Gays Against Imperialism

In the 1970s, pioneering gay activists in the US and Britain saw the fight against homophobia as part of a much broader struggle — one that linked Pride to the cause of liberating the world’s oppressed peoples.

A gay contingent in an anti–Vietnam War protest, 1971. (Diana Davies / New York Public Library)


“Gay Liberation is for the homosexual who stands up, and fights back.” In 1970, the year after the Stonewall riots, fliers for the first Christopher Street Liberation Day captured the theory, practice, and spirit of a new generation driven to action. The origins of this new movement and its principles of popular mobilization, however, can be found as much in the struggles for freedom fought in Cuba, Algeria, Vietnam, South Africa, and Palestine as Manhattan’s West Village or Islington’s Highbury Fields.

Stonewall wasn’t the first time queer people in the United States had revolted against police repression, but its importance reflects a revolutionary moment in the history of LGBT struggle. The riots signaled a new unity forged between the established, largely white homosexual rights campaigns and an insurgent movement of people of color — and the integration of the new gay liberation movement into revolutionary political fronts across the world. By the mid-1960s, riots against police violence exploded across the United States, largely led by black youth. The people who confronted the police at Stonewall belonged to the most criminalized sections of society: black, Latino, homeless, sex workers, and gender nonconforming people. A large number of participants were seasoned activists already involved in a wide range of struggles, a fact that is elided by the contemporary understanding of Stonewall as a purely spontaneous eruption.

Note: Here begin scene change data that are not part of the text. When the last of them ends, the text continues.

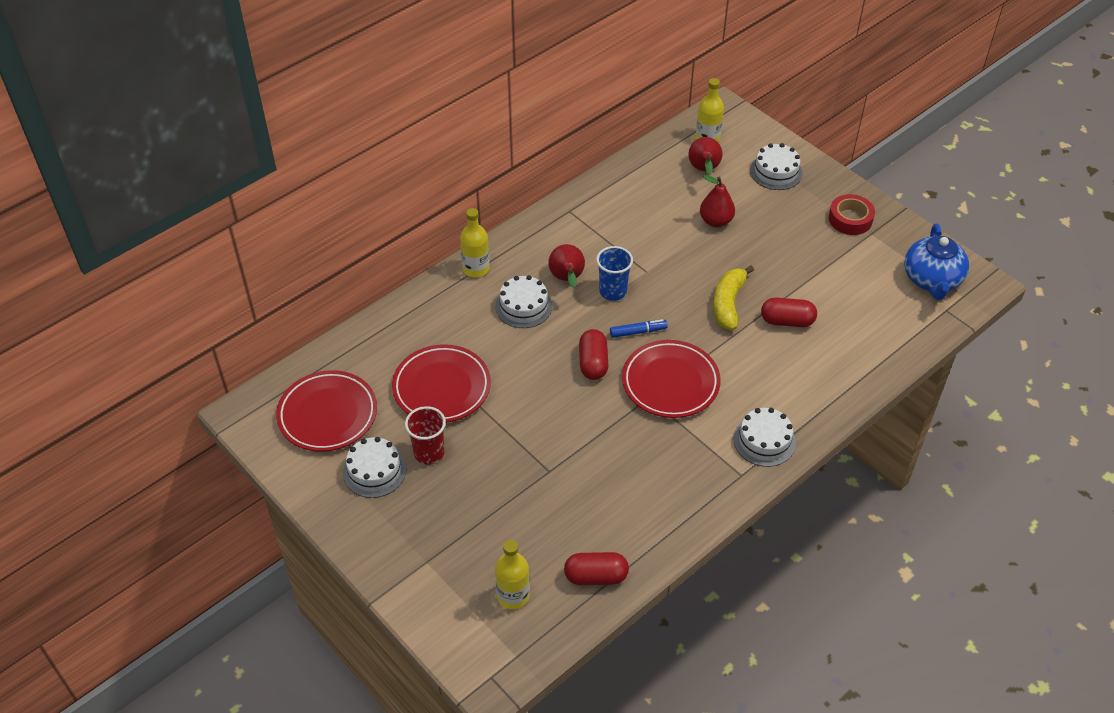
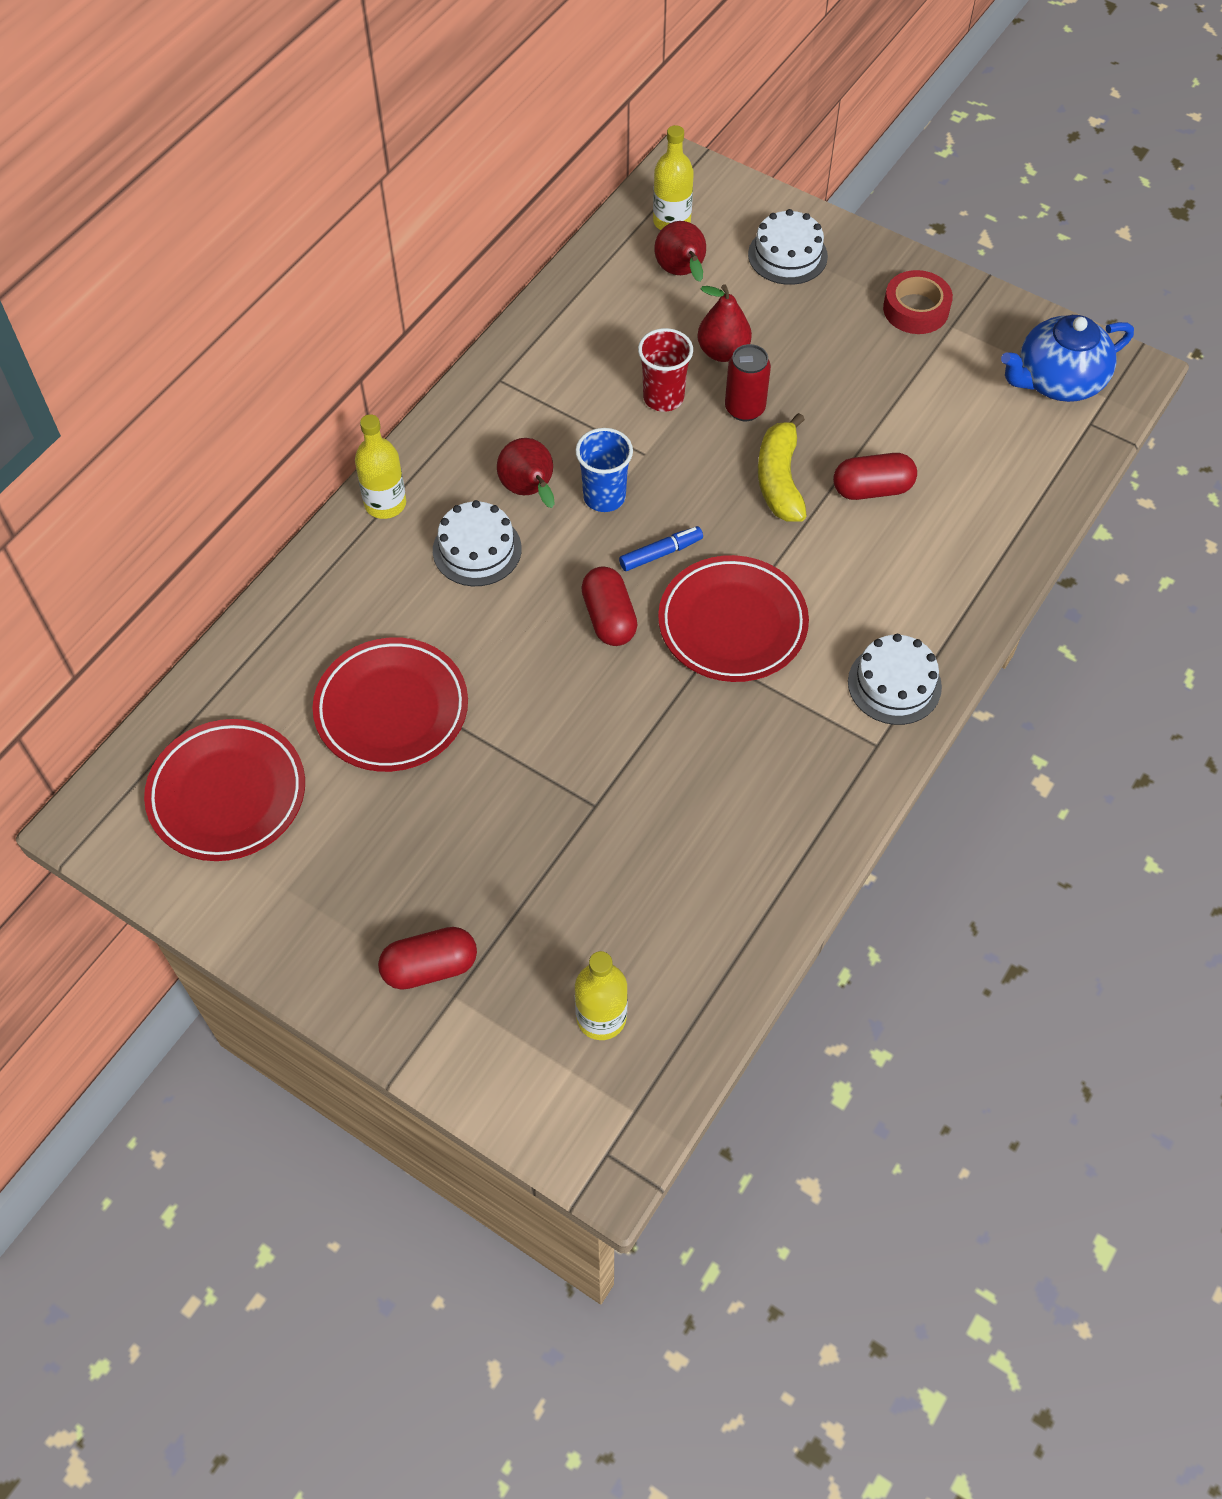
camera: 15 degrees left, 10 degrees up
white cake [343,437,406,498] -> none
red cup [405,406,446,465] -> red cup moved to [638,328,693,412]
red capsule [564,552,629,585] -> red capsule moved to [378,927,477,990]
blue teapot [904,224,969,300] -> blue teapot turned 75 degrees clockwise [1001,315,1134,402]
none -> red can [725,344,771,421]

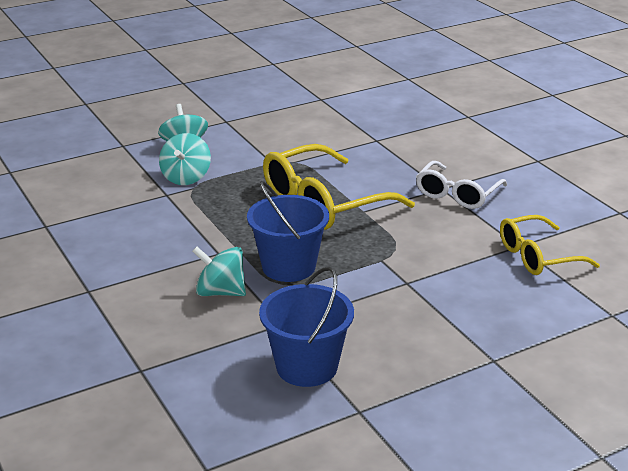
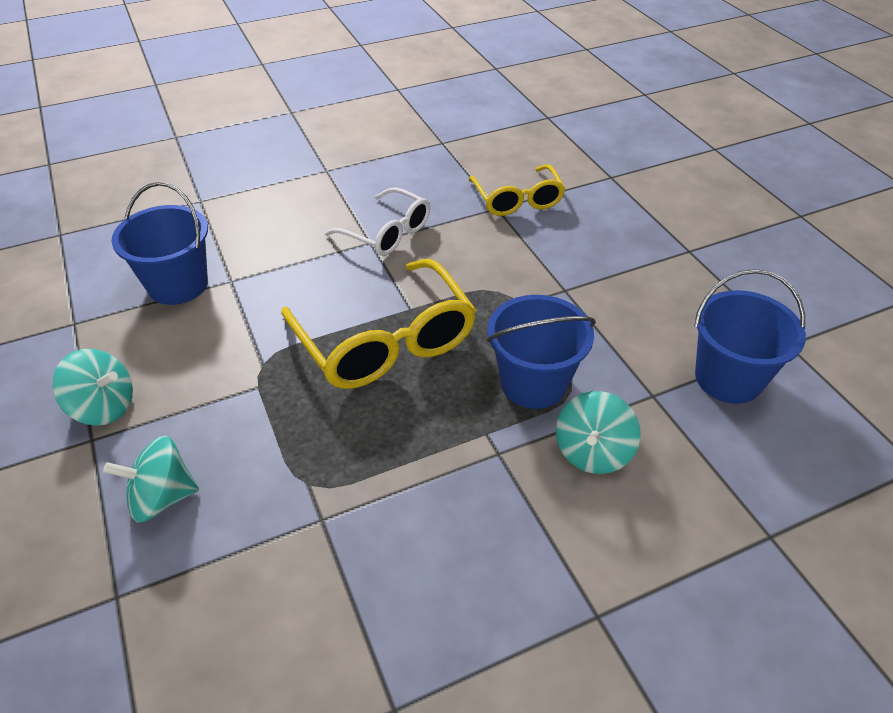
camera: 85 degrees left, 15 degrees up
turquoise spinning top [159,133,211,185] -> turquoise spinning top moved to [52,349,133,426]
none -> blue bucket [112,182,208,305]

As they fought to liberate the Village from the police, the locus of legitimacy shifted to those on the front lines. Meetings of the Mattachine Society — then the main established homosexual organization — swelled. The appeal of radical politics grew, and there was no more powerful contemporary example of popular mobilization than the national liberation movements advancing across three continents, in what Frantz Fanon described as an “immense tyranny-destroying wave.” Gay Liberation Fronts — their names taking direct inspiration from anti-colonial movements in Algeria and Vietnam — were founded in the United States and Britain. Around them, a rich gay associational life and vibrant gay culture flourished, the foundation and engine of a movement that went on to win important freedoms.